例えば、以下のようなエピソードは文化の差を感じるかもしれない。こんな対応をしていたらお客様に怪訝な顔をされてしまうだろう。

日本で私がアジャイルのコンサルタントをやっていた頃、こんな事件があった。マイクロソフトのソフトウェアエンジニアプロセスの専門家サム・グッケンハイマーが来日し、私がアテンドする中、大手企業を相手に開発プロセスの説明をしていたときのこと。「ウォーターフォールとアジャイルのメリット・デメリットは何ですか?」と尋ねたお客さんに、彼はこう言い放った。

「ウォーターフォールは一切メリットがないのでやめておきなさい」

最後の章に、COCOAアプリにまつわる日本の「批判文化」について言及があったが、筆者自身も文化の差による思考法の適用の制限は感じているのではないだろうか。

他にも「納期がなく、マネージャーもせかさない」という話もあったが、これもMicrosoftのAzureの開発チームのような特殊な職場だから可能なのだと言えるだろう。これまたBrooksが言っているとおり非常に効果的な手法に違いないのだけれど。

時間が足りなかったせいで失敗したプログラミング・プロジェクトは、その他のすべての原因で失敗したプログラミング・プロジェクトよりも多い。

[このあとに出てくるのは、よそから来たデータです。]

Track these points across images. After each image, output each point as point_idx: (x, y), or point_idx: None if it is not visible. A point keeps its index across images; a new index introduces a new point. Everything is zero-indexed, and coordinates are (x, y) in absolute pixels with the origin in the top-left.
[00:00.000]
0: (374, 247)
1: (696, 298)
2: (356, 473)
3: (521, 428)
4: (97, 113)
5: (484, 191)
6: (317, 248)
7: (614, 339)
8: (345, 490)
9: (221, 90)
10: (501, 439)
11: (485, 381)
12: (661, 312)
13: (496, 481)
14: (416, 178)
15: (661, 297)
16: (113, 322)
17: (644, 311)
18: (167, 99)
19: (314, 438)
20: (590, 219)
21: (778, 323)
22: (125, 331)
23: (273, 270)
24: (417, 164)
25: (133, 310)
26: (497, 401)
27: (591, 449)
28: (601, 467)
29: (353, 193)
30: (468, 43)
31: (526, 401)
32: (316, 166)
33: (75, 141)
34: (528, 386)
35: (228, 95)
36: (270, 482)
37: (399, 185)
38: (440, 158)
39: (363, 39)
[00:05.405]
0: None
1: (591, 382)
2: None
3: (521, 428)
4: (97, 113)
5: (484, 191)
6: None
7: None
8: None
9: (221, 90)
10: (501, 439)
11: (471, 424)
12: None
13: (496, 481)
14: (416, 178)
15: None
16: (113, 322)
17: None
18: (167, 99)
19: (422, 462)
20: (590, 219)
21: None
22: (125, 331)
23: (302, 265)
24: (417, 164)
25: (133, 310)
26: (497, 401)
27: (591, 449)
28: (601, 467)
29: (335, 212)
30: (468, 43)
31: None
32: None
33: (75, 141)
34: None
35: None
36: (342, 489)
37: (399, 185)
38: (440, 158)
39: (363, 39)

人月の神話 -- Frederick Phillips Brooks, Jr.

本書で紹介されている思考法が、あらゆる読み手に対して適用可能な方法かはかなり懐疑的だが、筆者が世界一流のエンジニア達と働いていることは紛れもない事実である。Microsoftのようなインターナショナルなチームで働く予定のある方はぜひ一読しておきたい書籍だ。